This post is essentially my attempt to answer some of the concerns presented in this opinion posted in HN. The author has likened the success of React with the success of Java, exemplifying how time again, what (s)he identifies as worse technology, has been pushed to a higher popularity rather than more competent alternatives available.
I have been learning new technologies pretty much continuously. It's not impossible, especially if you follow sites like Hacker News, to keep a finger on the direction of the industry, and then try to stay on top of the next new hot technology of the year.
But I hear you on the "worse" technology sometimes winning. You mentioned Java; it was worse than just about all other major contenders, and is only finally losing popularity.
On a current technology fad: React seems to be designed to ignore 40 years of accumulated software best practices.  Separation of concerns? Who needs that any more? And the rationale for it is that it allows teams of 100 developers work together on an app.
Well, separation on concerns is a good thing to have. But only when the concerns actually translate to different responsibilities and not when they are multiple facets of the same problem.
The upcoming Web Component technology is fueled by the widespread need for true component oriented building blocks and popularity of frameworks like Google Polymer highlights it very well.
Open standards? Nah, how about lock-in to custom language extensions that will prevent you from migrating your code to the next web standard! Much better.
The reasons for not using an open standard like web components have been explained by the React team:
It has turned out that the spec is incomplete with regard to things like event delegation and there are still major changes being pushed from various sides, such as Mozilla. What was in Polymer/Chrome is not the final incarnation so we've had to revert some of the support that we already added (e.g. support for event handling in shadow trees).
In terms of strategy, we'll go forward with as if it didn't exist and try to improve interop at the React or React-like component layer instead. I've talked with members of other popular UI frameworks and they seem to feel the same. In fact, we probably have a better chance at implementing solid interop in user land.
In fact there already exist some resources for working with React and Web-components in same application.
Attempts towards seamless incorporation of XML in ecmascript is not a new idea. Actionscript has had that since ages. While E4X is an open standard, pragmatic reasons have been put forward by React team for not embracing it entirely:
All the code is not going to be converted to E4X right away.
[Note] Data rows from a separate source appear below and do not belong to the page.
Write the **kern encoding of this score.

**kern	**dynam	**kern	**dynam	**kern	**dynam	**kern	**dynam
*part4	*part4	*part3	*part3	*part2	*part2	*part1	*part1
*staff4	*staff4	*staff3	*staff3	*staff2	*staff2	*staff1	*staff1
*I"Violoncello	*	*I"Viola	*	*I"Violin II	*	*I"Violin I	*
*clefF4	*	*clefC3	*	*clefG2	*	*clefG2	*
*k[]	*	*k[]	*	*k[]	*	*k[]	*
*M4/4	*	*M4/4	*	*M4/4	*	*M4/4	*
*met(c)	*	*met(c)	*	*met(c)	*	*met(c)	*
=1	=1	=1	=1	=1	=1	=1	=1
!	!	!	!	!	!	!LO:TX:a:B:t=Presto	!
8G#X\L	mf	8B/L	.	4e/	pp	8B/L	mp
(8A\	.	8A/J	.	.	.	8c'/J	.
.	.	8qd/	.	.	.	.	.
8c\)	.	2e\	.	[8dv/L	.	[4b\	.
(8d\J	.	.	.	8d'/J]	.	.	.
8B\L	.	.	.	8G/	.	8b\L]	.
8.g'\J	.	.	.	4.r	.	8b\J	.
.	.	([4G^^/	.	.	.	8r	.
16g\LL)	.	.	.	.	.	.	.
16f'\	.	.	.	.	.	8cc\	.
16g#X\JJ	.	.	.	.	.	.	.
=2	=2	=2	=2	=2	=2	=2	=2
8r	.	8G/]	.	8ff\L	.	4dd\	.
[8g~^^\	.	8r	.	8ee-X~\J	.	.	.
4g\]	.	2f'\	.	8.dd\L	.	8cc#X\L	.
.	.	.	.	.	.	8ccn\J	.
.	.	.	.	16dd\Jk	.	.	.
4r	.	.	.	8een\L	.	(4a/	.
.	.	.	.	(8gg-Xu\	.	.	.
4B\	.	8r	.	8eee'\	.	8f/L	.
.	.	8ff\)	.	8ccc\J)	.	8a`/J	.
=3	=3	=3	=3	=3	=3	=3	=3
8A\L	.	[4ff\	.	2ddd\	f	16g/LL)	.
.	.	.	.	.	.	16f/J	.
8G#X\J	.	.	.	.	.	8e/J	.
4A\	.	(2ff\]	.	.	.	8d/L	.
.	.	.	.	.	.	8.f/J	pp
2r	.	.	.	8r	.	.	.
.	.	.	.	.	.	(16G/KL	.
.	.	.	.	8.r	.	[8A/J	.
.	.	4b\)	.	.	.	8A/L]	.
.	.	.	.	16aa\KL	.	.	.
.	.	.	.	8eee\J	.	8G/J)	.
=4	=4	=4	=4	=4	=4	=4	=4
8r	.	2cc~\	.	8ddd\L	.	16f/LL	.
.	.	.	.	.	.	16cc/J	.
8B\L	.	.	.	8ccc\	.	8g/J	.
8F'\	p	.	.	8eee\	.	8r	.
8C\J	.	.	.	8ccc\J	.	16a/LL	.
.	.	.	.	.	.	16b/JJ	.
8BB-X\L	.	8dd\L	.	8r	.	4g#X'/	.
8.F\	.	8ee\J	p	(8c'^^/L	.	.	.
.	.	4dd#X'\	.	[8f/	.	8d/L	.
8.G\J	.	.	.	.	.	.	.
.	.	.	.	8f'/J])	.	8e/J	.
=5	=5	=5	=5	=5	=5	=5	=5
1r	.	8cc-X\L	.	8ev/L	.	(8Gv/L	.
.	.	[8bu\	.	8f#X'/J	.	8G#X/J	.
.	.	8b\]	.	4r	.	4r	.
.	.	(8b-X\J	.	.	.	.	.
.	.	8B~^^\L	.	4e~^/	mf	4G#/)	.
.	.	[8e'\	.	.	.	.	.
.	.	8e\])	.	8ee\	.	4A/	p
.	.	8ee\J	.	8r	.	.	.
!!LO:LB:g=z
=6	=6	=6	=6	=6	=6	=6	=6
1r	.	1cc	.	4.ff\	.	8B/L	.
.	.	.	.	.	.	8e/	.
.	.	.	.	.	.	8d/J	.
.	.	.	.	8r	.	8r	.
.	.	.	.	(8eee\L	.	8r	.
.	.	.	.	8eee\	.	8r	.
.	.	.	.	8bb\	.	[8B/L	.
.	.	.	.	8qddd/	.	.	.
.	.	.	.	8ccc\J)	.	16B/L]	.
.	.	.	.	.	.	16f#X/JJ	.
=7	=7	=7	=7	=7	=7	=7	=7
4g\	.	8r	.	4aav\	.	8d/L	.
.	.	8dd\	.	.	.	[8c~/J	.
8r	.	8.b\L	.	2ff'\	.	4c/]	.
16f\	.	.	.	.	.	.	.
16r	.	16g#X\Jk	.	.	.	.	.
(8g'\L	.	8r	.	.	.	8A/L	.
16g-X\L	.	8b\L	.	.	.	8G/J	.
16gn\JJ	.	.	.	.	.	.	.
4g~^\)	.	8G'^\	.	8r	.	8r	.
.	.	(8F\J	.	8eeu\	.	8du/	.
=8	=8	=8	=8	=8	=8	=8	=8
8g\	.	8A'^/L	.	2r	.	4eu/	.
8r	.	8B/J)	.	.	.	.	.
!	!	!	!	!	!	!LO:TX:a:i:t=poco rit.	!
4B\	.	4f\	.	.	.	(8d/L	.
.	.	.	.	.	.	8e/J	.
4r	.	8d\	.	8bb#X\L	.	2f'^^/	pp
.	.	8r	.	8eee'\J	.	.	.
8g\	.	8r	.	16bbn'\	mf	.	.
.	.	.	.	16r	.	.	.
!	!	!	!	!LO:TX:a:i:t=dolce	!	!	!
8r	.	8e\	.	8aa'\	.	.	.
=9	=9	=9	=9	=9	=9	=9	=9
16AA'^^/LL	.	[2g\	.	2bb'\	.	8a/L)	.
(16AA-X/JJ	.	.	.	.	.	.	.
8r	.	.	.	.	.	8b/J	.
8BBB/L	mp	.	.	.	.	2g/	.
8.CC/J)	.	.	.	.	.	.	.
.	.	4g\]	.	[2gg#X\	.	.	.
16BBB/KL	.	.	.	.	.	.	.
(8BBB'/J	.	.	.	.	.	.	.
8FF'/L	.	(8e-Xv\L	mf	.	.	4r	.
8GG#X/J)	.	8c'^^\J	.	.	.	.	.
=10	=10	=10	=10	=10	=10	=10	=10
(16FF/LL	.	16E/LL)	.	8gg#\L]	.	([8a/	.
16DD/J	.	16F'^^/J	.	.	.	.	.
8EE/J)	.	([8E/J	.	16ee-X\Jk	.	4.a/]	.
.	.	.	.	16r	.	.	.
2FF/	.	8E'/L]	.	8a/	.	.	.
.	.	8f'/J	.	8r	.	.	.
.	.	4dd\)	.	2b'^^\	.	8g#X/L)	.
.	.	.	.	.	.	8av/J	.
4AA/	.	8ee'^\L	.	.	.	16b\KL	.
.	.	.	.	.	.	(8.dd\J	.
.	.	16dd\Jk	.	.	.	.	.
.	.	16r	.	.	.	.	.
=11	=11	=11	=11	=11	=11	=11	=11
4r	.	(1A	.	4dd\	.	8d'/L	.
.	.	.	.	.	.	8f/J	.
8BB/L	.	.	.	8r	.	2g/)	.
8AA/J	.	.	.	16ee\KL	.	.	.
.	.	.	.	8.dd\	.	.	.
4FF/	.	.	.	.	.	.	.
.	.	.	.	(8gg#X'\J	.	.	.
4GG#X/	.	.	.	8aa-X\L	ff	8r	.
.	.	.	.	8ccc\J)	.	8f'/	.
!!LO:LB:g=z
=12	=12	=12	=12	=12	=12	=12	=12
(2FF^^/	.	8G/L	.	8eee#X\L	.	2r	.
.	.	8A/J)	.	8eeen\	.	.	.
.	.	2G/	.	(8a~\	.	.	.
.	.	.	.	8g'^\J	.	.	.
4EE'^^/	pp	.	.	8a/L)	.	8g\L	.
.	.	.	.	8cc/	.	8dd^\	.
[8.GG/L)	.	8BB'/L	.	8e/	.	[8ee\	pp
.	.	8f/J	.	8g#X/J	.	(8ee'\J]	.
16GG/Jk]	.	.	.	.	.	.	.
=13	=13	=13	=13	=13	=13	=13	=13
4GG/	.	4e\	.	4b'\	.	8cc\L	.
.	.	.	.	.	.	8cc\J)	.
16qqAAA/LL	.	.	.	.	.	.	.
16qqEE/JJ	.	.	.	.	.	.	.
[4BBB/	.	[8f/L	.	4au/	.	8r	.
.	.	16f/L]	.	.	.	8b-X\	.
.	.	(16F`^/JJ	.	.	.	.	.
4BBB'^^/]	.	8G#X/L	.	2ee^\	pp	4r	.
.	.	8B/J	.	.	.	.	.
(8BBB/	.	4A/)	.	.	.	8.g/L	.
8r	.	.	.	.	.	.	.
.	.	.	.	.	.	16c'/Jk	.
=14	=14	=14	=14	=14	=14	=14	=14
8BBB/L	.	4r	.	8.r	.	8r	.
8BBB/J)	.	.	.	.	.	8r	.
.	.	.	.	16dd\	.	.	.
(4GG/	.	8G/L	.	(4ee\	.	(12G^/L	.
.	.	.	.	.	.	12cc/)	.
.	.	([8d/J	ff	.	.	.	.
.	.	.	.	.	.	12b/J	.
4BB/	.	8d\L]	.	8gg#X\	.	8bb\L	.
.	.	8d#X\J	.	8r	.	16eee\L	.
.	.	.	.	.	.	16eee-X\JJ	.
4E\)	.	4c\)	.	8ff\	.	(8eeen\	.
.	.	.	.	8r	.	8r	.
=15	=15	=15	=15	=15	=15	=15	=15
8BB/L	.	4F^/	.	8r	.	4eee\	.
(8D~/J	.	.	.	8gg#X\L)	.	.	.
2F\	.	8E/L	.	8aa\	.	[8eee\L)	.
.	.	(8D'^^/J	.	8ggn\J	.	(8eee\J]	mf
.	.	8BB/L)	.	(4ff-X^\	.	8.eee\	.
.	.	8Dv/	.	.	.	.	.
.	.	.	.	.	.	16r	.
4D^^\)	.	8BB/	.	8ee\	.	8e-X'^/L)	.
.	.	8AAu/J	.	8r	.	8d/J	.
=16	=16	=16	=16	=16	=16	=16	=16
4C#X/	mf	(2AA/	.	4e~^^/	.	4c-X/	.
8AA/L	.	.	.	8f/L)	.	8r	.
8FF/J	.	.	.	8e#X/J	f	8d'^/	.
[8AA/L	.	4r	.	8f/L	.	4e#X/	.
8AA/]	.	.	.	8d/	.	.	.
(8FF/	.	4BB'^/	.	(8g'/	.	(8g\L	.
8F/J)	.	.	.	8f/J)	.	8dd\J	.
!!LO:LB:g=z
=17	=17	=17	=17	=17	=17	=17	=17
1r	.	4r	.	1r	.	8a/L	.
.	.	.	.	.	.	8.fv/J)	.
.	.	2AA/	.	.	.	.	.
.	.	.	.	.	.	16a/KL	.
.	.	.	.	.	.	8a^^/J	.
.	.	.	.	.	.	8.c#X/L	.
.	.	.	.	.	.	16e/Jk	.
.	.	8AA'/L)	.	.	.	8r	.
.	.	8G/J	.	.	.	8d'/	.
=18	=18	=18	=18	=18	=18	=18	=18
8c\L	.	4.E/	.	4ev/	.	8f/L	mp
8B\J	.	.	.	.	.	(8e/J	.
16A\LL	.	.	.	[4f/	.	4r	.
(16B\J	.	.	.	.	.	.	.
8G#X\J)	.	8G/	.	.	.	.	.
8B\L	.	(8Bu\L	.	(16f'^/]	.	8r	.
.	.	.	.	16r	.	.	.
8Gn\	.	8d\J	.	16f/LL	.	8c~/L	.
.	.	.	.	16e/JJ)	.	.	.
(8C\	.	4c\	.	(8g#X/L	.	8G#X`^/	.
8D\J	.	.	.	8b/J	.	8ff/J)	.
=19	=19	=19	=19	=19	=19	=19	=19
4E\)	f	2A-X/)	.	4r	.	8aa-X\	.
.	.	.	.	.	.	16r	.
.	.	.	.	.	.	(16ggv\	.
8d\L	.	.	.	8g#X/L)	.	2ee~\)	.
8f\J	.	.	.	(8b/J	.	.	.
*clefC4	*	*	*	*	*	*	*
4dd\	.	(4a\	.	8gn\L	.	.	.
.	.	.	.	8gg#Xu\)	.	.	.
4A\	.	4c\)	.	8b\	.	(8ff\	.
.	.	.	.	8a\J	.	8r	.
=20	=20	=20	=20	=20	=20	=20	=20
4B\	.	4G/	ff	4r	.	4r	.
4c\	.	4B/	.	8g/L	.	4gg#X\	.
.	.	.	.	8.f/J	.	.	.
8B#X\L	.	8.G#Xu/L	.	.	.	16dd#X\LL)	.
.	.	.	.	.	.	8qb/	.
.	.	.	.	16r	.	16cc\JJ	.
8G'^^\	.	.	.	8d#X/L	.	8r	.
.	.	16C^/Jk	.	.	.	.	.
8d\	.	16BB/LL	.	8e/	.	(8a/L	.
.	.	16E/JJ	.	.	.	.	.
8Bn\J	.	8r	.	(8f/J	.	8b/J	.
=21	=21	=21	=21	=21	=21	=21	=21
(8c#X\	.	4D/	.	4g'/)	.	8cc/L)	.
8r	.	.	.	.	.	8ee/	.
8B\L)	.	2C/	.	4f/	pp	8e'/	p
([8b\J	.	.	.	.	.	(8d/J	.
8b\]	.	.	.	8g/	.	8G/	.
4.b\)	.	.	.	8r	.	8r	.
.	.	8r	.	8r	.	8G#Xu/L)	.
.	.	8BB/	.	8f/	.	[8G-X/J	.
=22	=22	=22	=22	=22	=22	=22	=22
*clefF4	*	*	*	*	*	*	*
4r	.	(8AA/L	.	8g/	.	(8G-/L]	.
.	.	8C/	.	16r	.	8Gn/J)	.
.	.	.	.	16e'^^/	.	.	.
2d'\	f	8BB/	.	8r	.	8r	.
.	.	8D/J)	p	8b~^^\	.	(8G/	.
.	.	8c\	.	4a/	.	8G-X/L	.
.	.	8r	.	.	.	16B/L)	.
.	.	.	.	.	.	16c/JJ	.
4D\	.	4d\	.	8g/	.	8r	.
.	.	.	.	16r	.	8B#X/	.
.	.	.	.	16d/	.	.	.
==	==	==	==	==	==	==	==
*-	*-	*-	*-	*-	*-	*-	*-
There's going to be a transition phase where E4X and non E4X code will have to co-exist. The fact that the objects E4X generates are not accessible from non E4X code means that none of the libraries ever written can work with E4X structures.
And how many app teams have 100 or more active developers? Probably fewer than a dozen, and I submit that none of them probably should. Certainly not the Facebook app: It has a lot of features, but not that many features, and yet it has a 150Mb footprint.
When I hear things like that, I can't help but fill in "junior" or "mediocre" in front of "developers." React helps to prevent people from breaking each others' code when you have bloated development teams filled with junior developers. React has some cool ideas, but all told I think it's a step backward for software engineering, and certainly isn't as much of a help for small teams, especially if you want to have a CSS/SCSS/LESS expert styling your product without having to dig through JSX files, for instance.
In a small app with a small team, there is little use for any framework at all, but software applications have this uncanny tendency to unexpectedly grow large depending on changing requirements, expanding scope. Given the above, I would certainly feel more comfortable working on a system where I can change the appearance of a component with confidence that will not introduce subtle changes in totally unrelated parts of my application, probably parts that I know nothing about.
While yes, there are fewer teams that have 100 or more active developers, but high churn rates are an unavoidable problem especially in the startup ecosystems. While a competent developer will certainly be able to jump into an unknown codebase and in due time figure out his/her way - but if the codebase is structured around best practices distilled by the community the time required in the same is drastically reduced. Optimizing the process around that seems like a very good idea.
Adding to the problem is that automated regression testing of CSS is time consuming and error prone. While there are solutions I think the crux of the problem is that our current styling system is a broken technology - globally shared stylesheets are evil and technologies like Radium are steps in the right direction.
While it isn't like we have not tried to solve this problem before, I am really glad to see practical alternatives to stylesheets gathering traction.
I agree, much has been written about these benefits, and the availability of alternatives is not exactly a secret either. I don't have much to add.
Back to the original point, though: You can stay on top of the Hot New Technologies, but when there are good technical reasons to use alternate technologies, stay on top of those as well. And then explain clearly to your clients (or employers) why the current fad is a fad, and how to get the key benefits of that stack without its drawbacks. Oh, and choose clients (or employers) who will listen to strong technical arguments. :)
While I disagree with the primary premise, this is a very strong and sound advise. I whole-heartedly agree that solutions should be rationally vetted and benchmarked before being put to use. I hope that arguments I have presented above are perceived as rationally just. Any comments or suggestions are more than welcome.